Once the polenta is done and ladled onto wooden plates, spoon generous amounts of the mushroom salsa on top. Pour yourself a glass of robust red wine, sit comfortably and blissfully enjoy your meal.

"The trouble with eating Italian food is that 
five or six days later you’re hungry again."
~ George Miller


  1. Lola, I am looking forward to that glass of red wine...

    Thank you for posting a vegetarian recipe, we are so overlooked by some chefs, it seems... Many thanks!

    Love to you and yours and I love what you have done with your beautiful spot here, and congrats on the new job - Those holidays look intriguing, if sadly a tad beyond my miniscule budget :(

    Much love, Fhi x

  2. Gosh I don't which one I'd choose first - they're all delicious. It's hard to find that taragna polenta here so I always bring some back with me. And chanterelles aren't always available either - so that means I'm going for the gorgonzola!!

  3. mmm....definitely starting with the last one...

  4. Yum, yum. Love the sound of the gorgonzola one!
    And I love the George Miller quote!

  5. More varieties than anywhere else! Lovely. I dig the mushroom delight!

  6. mmmm what a yummy recipe! I've never had anything like it before. Looks delicious.

  7. These all look absolutely mouth-watering and scrumptious. Can't wait to give them a try!

  8. Oh Eleonora,
    how could you!
    Here I am, sitting at my desk,
    no food whatever in the vicinity,
    hungry as a wolf,
    licking three virtual toppings of the screen! ;-)

    They do look very good, though. :-)

  9. I am starting with the Gorgonzola and working my way through the post. Mesmerized and hungry.

  10. (puts hand up and clears throat)

    Umm, do you know any tasty low calorie delicious meals, Lola?


  11. Thank you very much for that. Chanterelles or kukkaseinid as they are known here, grow prodigiously in the late summer and early autumn. We will be giving a weekend seminar at the manor house where I work, on picking wild mushrooms and cooking with them.
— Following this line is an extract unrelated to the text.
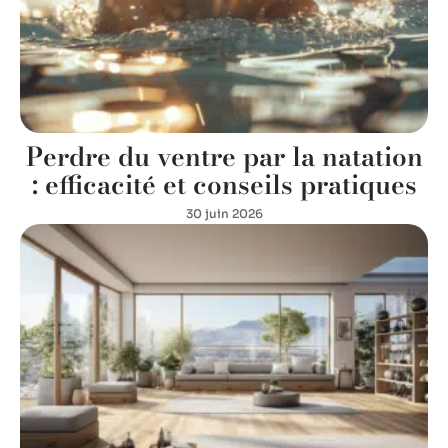
Perdre du ventre par la natation
: efficacité et conseils pratiques
30 juin 2026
I hope you don't mind if I use your recipe - properly credited of course. It looks delicious.

  12. Polenta alla Valdostana? Who knew! Love that quote by George Miller!

  13. I love polenta and can never seem to get enough. They all look fabulous, but I'm starting with the mushroom sauce-first I need to save up to afford the chanterelles!

  14. Hi there Lola

    finally I have a computer and I have an extended holiday to enjoy it, so I can catch up on your delicious posts...and I'm looking forward to that..

    Happy days

  15. Just discovered your blog...love it. I especially love these polenta dishes you have shared. I'm looking forward to trying them. We were in Rome last spring and will be back soon, hopefully.

  16. Oh YUM! i love polenta, i don't think mine looks like yours though. I'll try one of your recipes, perhaps number two first!
    ♥ lori

  17. I'll eat anything with Gorgonzola on it :-)

    These recipes all look fabulous. And the George Miller quote is perfect.

    Hope all is well with you. Thanks for the recipes!


  18. Delicious food and writing. Inspiring stuff for all the senses thank you.